Don’t trust a string based on TryParse or IsNumeric result! (.Net/VBScript)

According to MSDN, “IsNumeric returns a Boolean value indicating whether an expression can be evaluated as a number”, and (Numerical Datatype).TryParse converts the string representation of a number to its relevant numerical equivalent. A return Boolean value indicates whether the conversion succeeded or failed.

I have seen several cases where the developers were using TryParse or isNumeric only for validation, and they were not using a numeric variable at all; however, this could still cause functional and/or security issues in certain cases.

What is wrong with TryParse or IsNumeric then?!

There is nothing wrong with these functions if they are used correctly. In fact, these functions should not be used for validation only; they tell us if we can convert a string to its numerical format, and therefore, we can use a proper numerical variable instead of the string.

However, (numerical Datatype).TryParse is more useful than IsNumeric and can create the numerical equivalent as an output which can be used safely afterwards; it can also accept the permitted format(s) and the required culture format.

When can it go wrong?

From TryParse or IsNumeric point of view, a string can still be numeric even if it has some control characters or it follows a specific format as it can still be converted to a number. Therefore, the original string can be completely different in length and format from its equivalent numeric value. Now, if you use the original string when the results of these functions are true, we may have issues based on the destination system that uses them and trusts your validation. In real examples, I have seen a denial of service because of having a Null character in a serialized XML in the memory, or a denial of service because of sending a long string to a C++ component which did not have any validation and trusted the provided data.
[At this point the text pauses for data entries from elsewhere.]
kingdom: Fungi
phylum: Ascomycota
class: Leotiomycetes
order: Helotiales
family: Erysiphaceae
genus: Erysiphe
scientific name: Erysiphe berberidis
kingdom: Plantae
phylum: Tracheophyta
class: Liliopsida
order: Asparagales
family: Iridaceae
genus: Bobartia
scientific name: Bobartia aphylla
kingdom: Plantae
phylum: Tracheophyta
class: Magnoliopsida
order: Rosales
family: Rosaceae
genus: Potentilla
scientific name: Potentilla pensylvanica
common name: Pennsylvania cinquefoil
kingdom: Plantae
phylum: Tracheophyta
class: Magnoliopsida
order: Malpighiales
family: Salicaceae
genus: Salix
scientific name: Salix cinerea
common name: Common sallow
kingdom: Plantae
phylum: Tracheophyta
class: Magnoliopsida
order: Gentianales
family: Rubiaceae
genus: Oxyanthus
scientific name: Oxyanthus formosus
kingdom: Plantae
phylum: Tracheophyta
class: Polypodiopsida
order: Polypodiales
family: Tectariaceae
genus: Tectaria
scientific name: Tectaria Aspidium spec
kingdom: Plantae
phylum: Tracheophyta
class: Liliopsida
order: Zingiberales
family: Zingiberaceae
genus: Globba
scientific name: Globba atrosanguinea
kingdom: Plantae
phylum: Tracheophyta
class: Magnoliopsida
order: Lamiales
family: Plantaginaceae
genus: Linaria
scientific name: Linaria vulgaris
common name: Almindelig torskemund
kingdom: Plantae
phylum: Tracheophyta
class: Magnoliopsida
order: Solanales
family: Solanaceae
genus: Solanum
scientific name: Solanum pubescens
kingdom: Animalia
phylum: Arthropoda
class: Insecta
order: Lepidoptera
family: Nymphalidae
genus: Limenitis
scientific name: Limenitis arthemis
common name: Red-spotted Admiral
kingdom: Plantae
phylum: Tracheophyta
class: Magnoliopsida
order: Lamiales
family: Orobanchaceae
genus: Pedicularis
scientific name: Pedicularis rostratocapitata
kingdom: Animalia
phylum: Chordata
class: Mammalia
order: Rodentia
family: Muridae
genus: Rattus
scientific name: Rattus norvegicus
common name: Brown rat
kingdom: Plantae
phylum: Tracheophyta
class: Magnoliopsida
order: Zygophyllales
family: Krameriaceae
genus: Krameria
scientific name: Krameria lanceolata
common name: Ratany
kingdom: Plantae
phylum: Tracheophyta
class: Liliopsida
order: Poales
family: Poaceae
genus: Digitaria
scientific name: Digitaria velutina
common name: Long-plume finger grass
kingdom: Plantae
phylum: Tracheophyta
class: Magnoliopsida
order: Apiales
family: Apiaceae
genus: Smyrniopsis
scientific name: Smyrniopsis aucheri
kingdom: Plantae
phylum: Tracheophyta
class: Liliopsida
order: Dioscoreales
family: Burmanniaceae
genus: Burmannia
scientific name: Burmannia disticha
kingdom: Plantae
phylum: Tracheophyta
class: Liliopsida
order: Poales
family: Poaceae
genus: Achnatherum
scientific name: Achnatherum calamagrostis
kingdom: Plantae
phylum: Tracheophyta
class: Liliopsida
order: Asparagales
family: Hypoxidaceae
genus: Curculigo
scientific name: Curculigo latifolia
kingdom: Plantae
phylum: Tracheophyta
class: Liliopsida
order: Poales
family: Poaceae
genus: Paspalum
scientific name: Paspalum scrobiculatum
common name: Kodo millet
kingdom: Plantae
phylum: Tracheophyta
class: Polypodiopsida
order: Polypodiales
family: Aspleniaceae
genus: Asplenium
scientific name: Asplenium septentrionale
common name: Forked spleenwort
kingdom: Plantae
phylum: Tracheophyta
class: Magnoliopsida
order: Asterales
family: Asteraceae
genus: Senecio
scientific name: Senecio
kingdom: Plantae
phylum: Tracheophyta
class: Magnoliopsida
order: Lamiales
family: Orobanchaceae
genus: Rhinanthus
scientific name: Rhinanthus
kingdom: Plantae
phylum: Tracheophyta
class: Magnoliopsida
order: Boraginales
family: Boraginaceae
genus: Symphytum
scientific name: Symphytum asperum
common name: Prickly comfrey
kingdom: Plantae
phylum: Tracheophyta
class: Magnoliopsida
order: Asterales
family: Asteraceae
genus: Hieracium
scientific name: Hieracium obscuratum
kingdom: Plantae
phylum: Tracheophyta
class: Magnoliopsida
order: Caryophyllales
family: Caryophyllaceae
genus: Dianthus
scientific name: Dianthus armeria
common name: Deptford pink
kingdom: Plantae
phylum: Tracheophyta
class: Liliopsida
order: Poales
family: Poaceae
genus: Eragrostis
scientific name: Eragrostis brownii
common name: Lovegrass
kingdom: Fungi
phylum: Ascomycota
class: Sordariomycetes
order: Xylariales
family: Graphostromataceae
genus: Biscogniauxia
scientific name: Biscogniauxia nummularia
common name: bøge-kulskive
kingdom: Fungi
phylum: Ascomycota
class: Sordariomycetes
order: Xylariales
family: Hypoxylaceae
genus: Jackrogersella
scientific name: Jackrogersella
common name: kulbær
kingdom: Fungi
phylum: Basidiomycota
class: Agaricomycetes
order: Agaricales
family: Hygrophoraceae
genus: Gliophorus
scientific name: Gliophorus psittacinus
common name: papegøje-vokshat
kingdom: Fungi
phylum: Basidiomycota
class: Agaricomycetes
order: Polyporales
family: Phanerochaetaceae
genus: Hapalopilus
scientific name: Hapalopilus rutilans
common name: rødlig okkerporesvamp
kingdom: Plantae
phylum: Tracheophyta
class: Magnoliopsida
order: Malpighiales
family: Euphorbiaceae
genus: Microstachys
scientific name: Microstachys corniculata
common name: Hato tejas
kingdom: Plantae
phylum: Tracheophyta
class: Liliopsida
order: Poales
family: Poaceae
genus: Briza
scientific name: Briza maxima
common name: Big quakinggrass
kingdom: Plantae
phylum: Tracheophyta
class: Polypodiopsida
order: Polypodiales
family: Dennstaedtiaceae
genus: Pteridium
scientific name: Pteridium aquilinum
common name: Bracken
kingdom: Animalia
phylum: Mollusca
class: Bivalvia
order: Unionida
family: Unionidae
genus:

The following table shows several test cases that can be combined as well (I have used URLEncoded values for the space and control characters):

String IsNumeric? Double.TryParse? Converted Number Comment(s)
001.0000 True True 1 decimal symbol based on the regional settings of the server
$10 True False 10 Currency symbol based on the regional settings of the server.
1,,2,,,3,, True True 123 Digit grouping symbol based on the regional settings of the server. Can be created by HPP too.
-10.0 True True -10 Negative symbol based on the regional settings of the server. It could be a positive sign.
(10) True False -10 Negative symbol based on the regional settings of the server.
10- True False -10 Negative symbol based on the regional settings of the server. It could be a positive sign.
1e2 True True 100 String length can be less than the number’s length
%20%091 True True 1 Space characters (09-0D and 20)
1%20%00%00 True True 1 Space characters (09-0D and 20) followed by Null Character(s)
%26hff True False 255 &h and &o can be used in VBScript to represent a number in Hex or Octal.
%0B%09%20-0001,,,,2.8e0002%09%20%0C%00%00 True True -1280 A combination
%0B$%09%20(0001,,,,2.8e0002%09%20)%0C%00%00 True False -1280 Another combination

You can try IsNumeric function by using the following link:

http://sdl.me/NumericTest/IsNumericTester.ashx?input=1

Source Code: http://sdl.me/NumericTest/IsNumericTester.ashx.vb.txt

You can try Double.TryParse function by using the following link:

http://sdl.me/NumericTest/DoubleTryParseTester.ashx?input=1

Source code: http://sdl.me/NumericTest/DoubleTryParseTester.ashx.cs.txt

Solution?

In .Net, (Numeric Data Type).TryParse automatically updates the relevant numeric variable for you that can be used later; it also accepts permitted format(s) and the required culture format of the input which is highly recommended to be used when you are looking for a specific format.

Example:

http://sdl.me/NumericTest/SafeDoubleTryParseTester.ashx?input=1

Source code: http://sdl.me/NumericTest/SafeDoubleTryParseTester.ashx.cs.txt

However, if you are a fan of using IsNumeric in VB, just make sure that you create a relevant numeric variable based on the input and convert the string to a number.

Another solution that may reduce the performance is validation by using a Regular Expression to check the numeric inputs in string. This method can be more useful if you are using different technologies (for example Java and .Net) at the same time to maintain consistency.

About Soroush Dalili
Web application security pentester.

One Response to Don’t trust a string based on TryParse or IsNumeric result! (.Net/VBScript)

  1. سعيد says:

    Also C# is a strongly typed language and you can’t assign a not numeric value to the
    int x;
    or else an exception will be thrown.